Geography was the one subject that both fascinated me and made sense to me. I was always intrigued by its broad canvas: how could a subject range from understanding the flow of water in rivers to measuring the urban heat island to the challenge of social inequality? Superficially, it can make no sense, and so the lazy public perception is to assume its all about maps and countries and writing about travels through these strnge lands. A google search for best geographical books only serves to reinforce this myth, as does the word itself: ge-, earth, -gaphia, writing.
It’s obviously the spatial subject. I was always fascinated in the symbiotic relationship between people and their environment and how the changing social, political, economic, environmental and cultural demands of the time meant this was dynamic and ever-changing. But for me it’s also the systems subject. It draws on the best of sociology, political theory, economics, anthropology and the physical sciences.
Geographical questions help us understand why places emerge where they do, whether for fortification, navigation, trade, raw materials, and the like. They help us understand the custom and culture of the people who live there, conditioned as we are to the places we live. Custom and practice is shaped by topography and landscale, climate and weather, the available food to eat, the neighbouring populations… and so on. The emergent relationship over time and space between people and their environment. Unfortunately, all too often we see homo sapiens as separate from nature, largely dominant over it and no longer part of it. It is only through natural disaster that we are literatlly brought down to earth.
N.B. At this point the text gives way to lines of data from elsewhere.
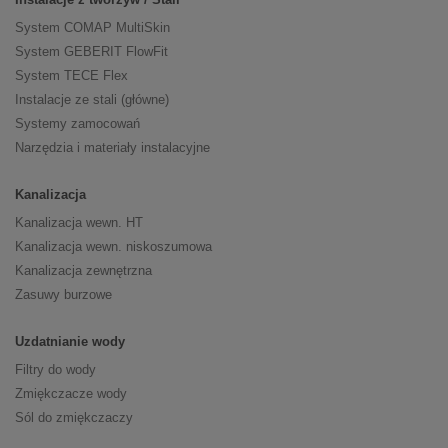
System COMAP MultiSkin
System GEBERIT FlowFit
System TECE Flex
Instalacje ze stali (główne)
Systemy zamocowań
Narzędzia i materiały instalacyjne
Kanalizacja
Kanalizacja wewn. HT
Kanalizacja wewn. niskoszumowa
Kanalizacja zewnętrzna
Zasuwy burzowe
Uzdatnianie wody
Filtry do wody
Zmiękczacze wody
Sól do zmiękczaczy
I argue, too, that it should be the perfect subject for anyone involved in public policy. It grounds sociologists and economists and political theorists in the importance of places, of those locations where people actually go about their daily lives, run errands, raise families, create friendships, find love. It offers a compelling account of why abstract theories mean nothing in isolation from grounded reality. It recognises that all these factors I have described pay out differently in different places and therefore need different responses that are context specific. Other subjects appear to have less nuance.
I love seeking connections and seeing the whole more than the parts, spotting the unusual and the curious, using these to guide my deep dives into specific topics, areas or intrigue. Geography is the strategic subject primarily because it does just this: it offers sweeping panaramas of society, conditioned as it is by the specific demands placed upon it in specific places, by then zooming out another layer and seeing the meso level connections and infuences, all within a macro global scale.
I read a short paper from Doreen Massey recenty where she writes about “an (idealized) notion of an era when places were (supposedly) inhabited by coherent and homogeneous communities is set against the current fragmentation and disruption. The counterposition is anyway dubious, of course; ‘place’ and ‘community’ have only rarely been coterminous. But the occasional longing for such coherence is none the less a sign of the geographic fragmentation, the spatial disruption, of our times.”
To be a geographer is to work in detail whilst being cognisant of all these layers. It’s to be a strategic, systemic thinker.